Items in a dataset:
--------------------

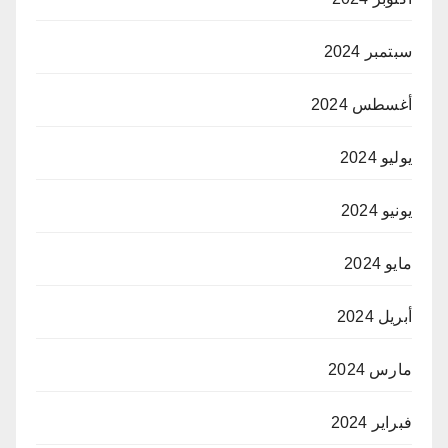
سبتمبر 2024
أغسطس 2024
يوليو 2024
يونيو 2024
مايو 2024
أبريل 2024
مارس 2024
فبراير 2024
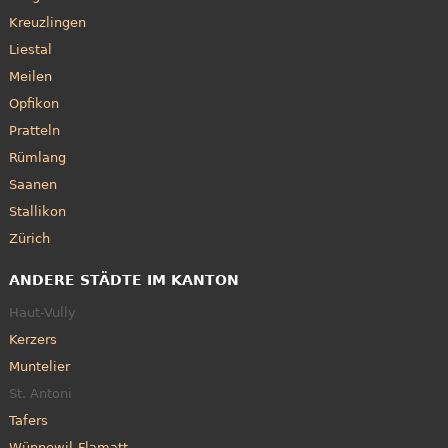
Kreuzlingen
Liestal
Meilen
Opfikon
Pratteln
Rümlang
Saanen
Stallikon
Zürich
ANDERE STÄDTE IM KANTON
Haut-Vully
Kerzers
Muntelier
St. Antoni
Tafers
Wünnewil-Flamatt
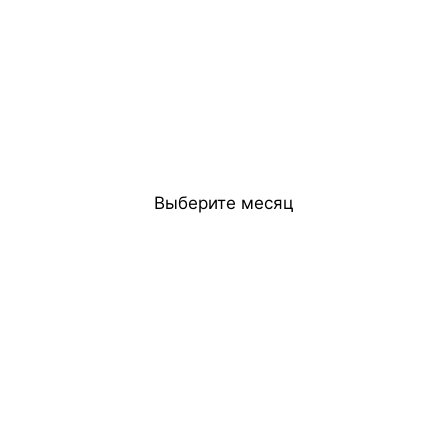
Выберите месяц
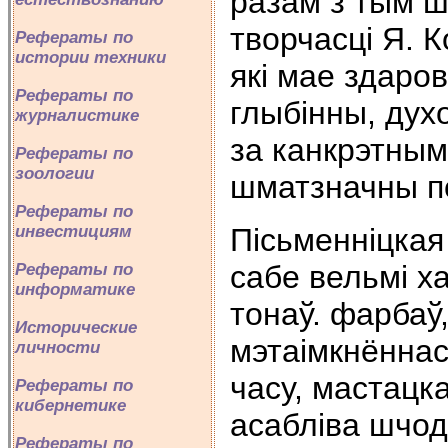
разам з тым ш
творчасці Я. 
Рефераты по
истории техники
які мае здаро
Рефераты по
глыбінны, дух
журналистике
за канкрэтным
Рефераты по
зоологии
шматзначны пс
Рефераты по
Пісьменніцкая
инвестициям
сабе вельмі х
Рефераты по
информатике
тонаў. фарбаў
Исторические
мэтаімкнённас
личности
часу, мастацк
Рефераты по
кибернетике
асабліва шчод
Рефераты по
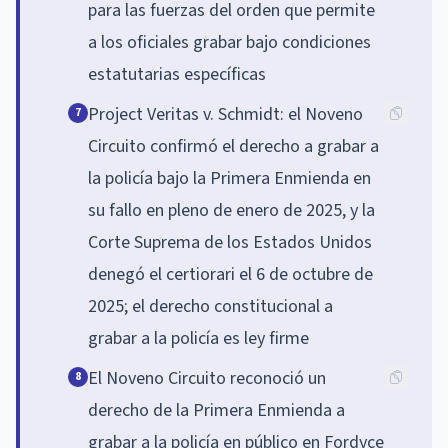
para las fuerzas del orden que permite
a los oficiales grabar bajo condiciones
estatutarias específicas
Project Veritas v. Schmidt: el Noveno
7
Circuito confirmó el derecho a grabar a
la policía bajo la Primera Enmienda en
su fallo en pleno de enero de 2025, y la
Corte Suprema de los Estados Unidos
denegó el certiorari el 6 de octubre de
2025; el derecho constitucional a
grabar a la policía es ley firme
El Noveno Circuito reconoció un
8
derecho de la Primera Enmienda a
grabar a la policía en público en Fordyce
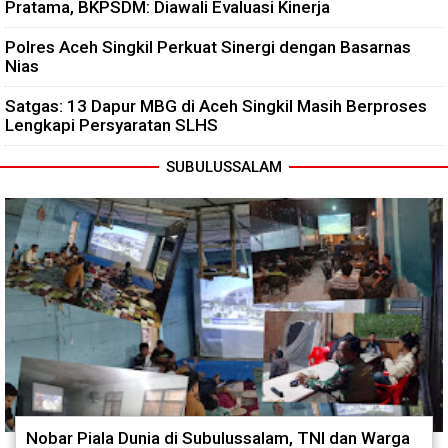
Pratama, BKPSDM: Diawali Evaluasi Kinerja
Polres Aceh Singkil Perkuat Sinergi dengan Basarnas
Nias
Satgas: 13 Dapur MBG di Aceh Singkil Masih Berproses
Lengkapi Persyaratan SLHS
SUBULUSSALAM
Nobar Piala Dunia di Subulussalam, TNI dan Warga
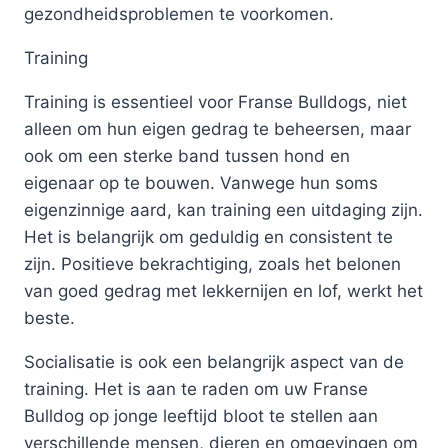
gezondheidsproblemen te voorkomen.
Training
Training is essentieel voor Franse Bulldogs, niet
alleen om hun eigen gedrag te beheersen, maar
ook om een sterke band tussen hond en
eigenaar op te bouwen. Vanwege hun soms
eigenzinnige aard, kan training een uitdaging zijn.
Het is belangrijk om geduldig en consistent te
zijn. Positieve bekrachtiging, zoals het belonen
van goed gedrag met lekkernijen en lof, werkt het
beste.
Socialisatie is ook een belangrijk aspect van de
training. Het is aan te raden om uw Franse
Bulldog op jonge leeftijd bloot te stellen aan
verschillende mensen, dieren en omgevingen om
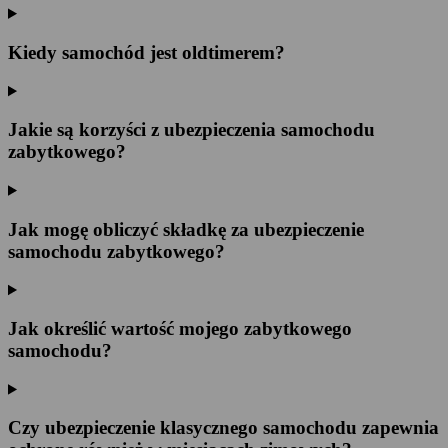
Kiedy samochód jest oldtimerem?
Jakie są korzyści z ubezpieczenia samochodu
zabytkowego?
Jak mogę obliczyć składkę za ubezpieczenie
samochodu zabytkowego?
Jak określić wartość mojego zabytkowego
samochodu?
Czy ubezpieczenie klasycznego samochodu zapewnia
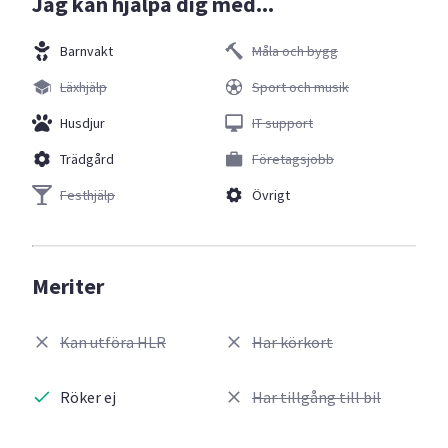
Jag kan hjälpa dig med...
Barnvakt
Måla och bygg
Läxhjälp
Sport och musik
Husdjur
IT support
Trädgård
Företagsjobb
Festhjälp
Övrigt
Meriter
Kan utföra HLR
Har körkort
Röker ej
Har tillgång till bil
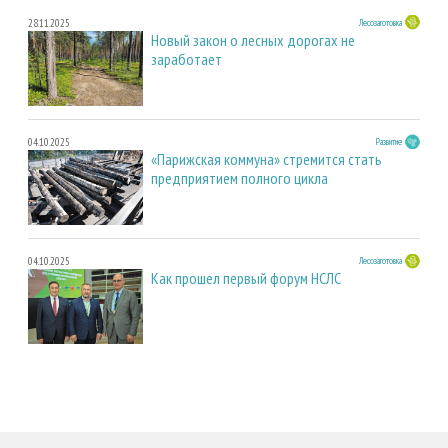
28.11.2025
Лесозаготовка
Новый закон о лесных дорогах не
заработает
04.10.2025
Развитие
«Парижская коммуна» стремится стать
предприятием полного цикла
04.10.2025
Лесозаготовка
Как прошел первый форум НСЛС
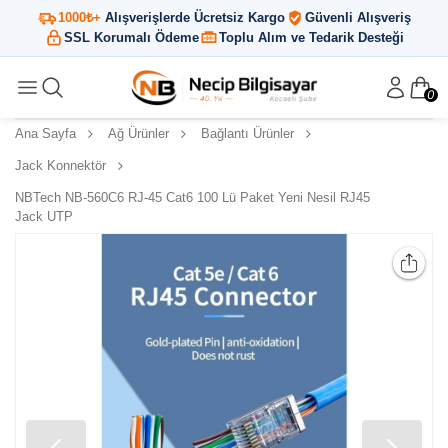
1000₺+
Alışverişlerde Ücretsiz Kargo
Güvenli Alışveriş
SSL Korumalı Ödeme
Toplu Alım ve Tedarik Desteği
0
Ana Sayfa
Ağ Ürünler
Bağlantı Ürünler
Jack Konnektör
NBTech NB-560C6 RJ-45 Cat6 100 Lü Paket Yeni Nesil RJ45
Jack UTP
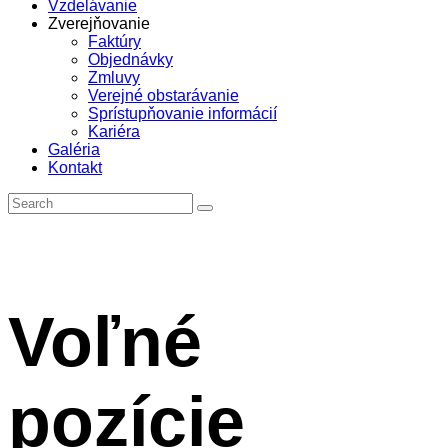
Vzdelávanie
Zverejňovanie
Faktúry
Objednávky
Zmluvy
Verejné obstarávanie
Sprístupňovanie informácií
Kariéra
Galéria
Kontakt
Voľné
pozície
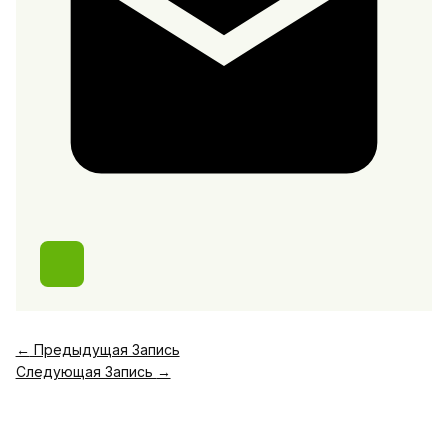
←
Предыдущая Запись
Следующая Запись
→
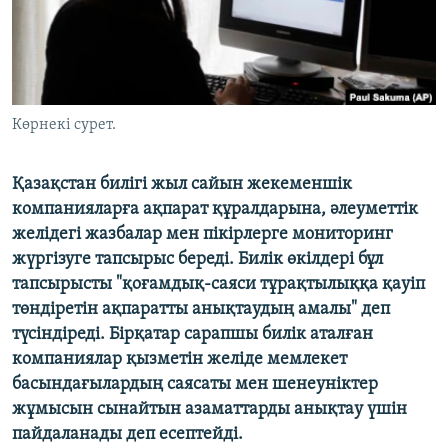
ЖАЗЫЛЫҢЫЗ
Басқа тілдерде
Көрнекі сурет.
Қазақстан билігі жыл сайын жекеменшік
компанияларға ақпарат құралдарына, әлеуметтік
желідегі жазбалар мен пікірлерге мониторинг
жүргізуге тапсырыс береді. Билік өкілдері бұл
тапсырысты "қоғамдық-саяси тұрақтылыққа қауіп
төндіретін ақпаратты анықтаудың амалы" деп
түсіндіреді. Бірқатар сарапшы билік аталған
компаниялар қызметін желіде мемлекет
басындағылардың саясаты мен шенеуніктер
жұмысын сынайтын азаматтарды анықтау үшін
пайдаланады деп есептейді.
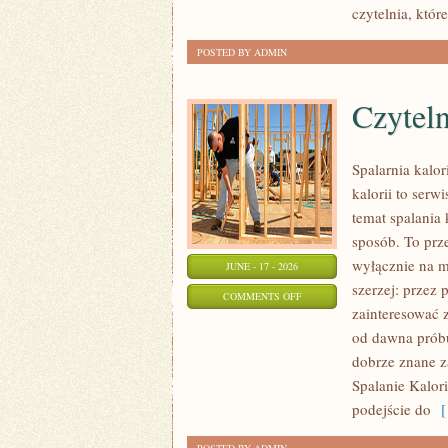
czytelnia, któ
POSTED BY ADMIN
Czyteln
Spalarnia kalo
kalorii to serw
temat spalania 
sposób. To prze
wyłącznie na m
JUNE - 17 - 2026
szerzej: przez
ON
COMMENTS OFF
zainteresować z
CZYTELNICZE
od dawna próbu
ARTYKUŁY
dobrze znane z
Spalanie Kalori
podejście do
[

--------------------

(What the exercise asks): Retype every line of the data above character for character, but leave out the picture markers.

(Result for this task):
سبتمبر 2024
أغسطس 2024
يوليو 2024
يونيو 2024
مايو 2024
أبريل 2024
مارس 2024
فبراير 2024
Kreuzlingen
Liestal
Meilen
Opfikon
Pratteln
Rümlang
Saanen
Stallikon
Zürich
ANDERE STÄDTE IM KANTON
Haut-Vully
Kerzers
Muntelier
St. Antoni
Tafers
Wünnewil-Flamatt
Выберите месяц
разам з тым ш
творчасці Я. 
Рефераты по
истории техники
які мае здаро
Рефераты по
глыбінны, дух
журналистике
за канкрэтным
Рефераты по
зоологии
шматзначны пс
Рефераты по
Пісьменніцкая
инвестициям
сабе вельмі х
Рефераты по
информатике
тонаў. фарбаў
Исторические
мэтаімкнённас
личности
часу, мастацк
Рефераты по
кибернетике
асабліва шчод
Рефераты по
para las fuerzas del orden que permite
a los oficiales grabar bajo condiciones
estatutarias específicas
Project Veritas v. Schmidt: el Noveno
7
Circuito confirmó el derecho a grabar a
la policía bajo la Primera Enmienda en
su fallo en pleno de enero de 2025, y la
Corte Suprema de los Estados Unidos
denegó el certiorari el 6 de octubre de
2025; el derecho constitucional a
grabar a la policía es ley firme
El Noveno Circuito reconoció un
8
derecho de la Primera Enmienda a
grabar a la policía en público en Fordyce
Pratama, BKPSDM: Diawali Evaluasi Kinerja
Polres Aceh Singkil Perkuat Sinergi dengan Basarnas
Nias
Satgas: 13 Dapur MBG di Aceh Singkil Masih Berproses
Lengkapi Persyaratan SLHS
SUBULUSSALAM
Nobar Piala Dunia di Subulussalam, TNI dan Warga
gezondheidsproblemen te voorkomen.
Training
Training is essentieel voor Franse Bulldogs, niet
alleen om hun eigen gedrag te beheersen, maar
ook om een sterke band tussen hond en
eigenaar op te bouwen. Vanwege hun soms
eigenzinnige aard, kan training een uitdaging zijn.
Het is belangrijk om geduldig en consistent te
zijn. Positieve bekrachtiging, zoals het belonen
van goed gedrag met lekkernijen en lof, werkt het
beste.
Socialisatie is ook een belangrijk aspect van de
training. Het is aan te raden om uw Franse
Bulldog op jonge leeftijd bloot te stellen aan
verschillende mensen, dieren en omgevingen om
Kiedy samochód jest oldtimerem?
Jakie są korzyści z ubezpieczenia samochodu
zabytkowego?
Jak mogę obliczyć składkę za ubezpieczenie
samochodu zabytkowego?
Jak określić wartość mojego zabytkowego
samochodu?
Czy ubezpieczenie klasycznego samochodu zapewnia
Jag kan hjälpa dig med...
Barnvakt
Måla och bygg
Läxhjälp
Sport och musik
Husdjur
IT support
Trädgård
Företagsjobb
Festhjälp
Övrigt
Meriter
Kan utföra HLR
Har körkort
Röker ej
Har tillgång till bil
28.11.2025
Лесозаготовка
Новый закон о лесных дорогах не
заработает
04.10.2025
Развитие
«Парижская коммуна» стремится стать
предприятием полного цикла
04.10.2025
Лесозаготовка
Как прошел первый форум НСЛС
1000₺+
Alışverişlerde Ücretsiz Kargo
Güvenli Alışveriş
SSL Korumalı Ödeme
Toplu Alım ve Tedarik Desteği
0
Ana Sayfa
Ağ Ürünler
Bağlantı Ürünler
Jack Konnektör
NBTech NB-560C6 RJ-45 Cat6 100 Lü Paket Yeni Nesil RJ45
Jack UTP
Vzdelávanie
Zverejňovanie
Faktúry
Objednávky
Zmluvy
Verejné obstarávanie
Sprístupňovanie informácií
Kariéra
Galéria
Kontakt
Voľné
pozície
←
Предыдущая Запись
Следующая Запись
→
ЖАЗЫЛЫҢЫЗ
Басқа тілдерде
Көрнекі сурет.
Қазақстан билігі жыл сайын жекеменшік
компанияларға ақпарат құралдарына, әлеуметтік
желідегі жазбалар мен пікірлерге мониторинг
жүргізуге тапсырыс береді. Билік өкілдері бұл
тапсырысты "қоғамдық-саяси тұрақтылыққа қауіп
төндіретін ақпаратты анықтаудың амалы" деп
түсіндіреді. Бірқатар сарапшы билік аталған
компаниялар қызметін желіде мемлекет
басындағылардың саясаты мен шенеуніктер
жұмысын сынайтын азаматтарды анықтау үшін
пайдаланады деп есептейді.
czytelnia, któ
POSTED BY ADMIN
Czyteln
Spalarnia kalo
kalorii to serw
temat spalania 
sposób. To prze
wyłącznie na m
JUNE - 17 - 2026
szerzej: przez
ON
COMMENTS OFF
zainteresować z
CZYTELNICZE
od dawna próbu
ARTYKUŁY
dobrze znane z
Spalanie Kalori
podejście do
[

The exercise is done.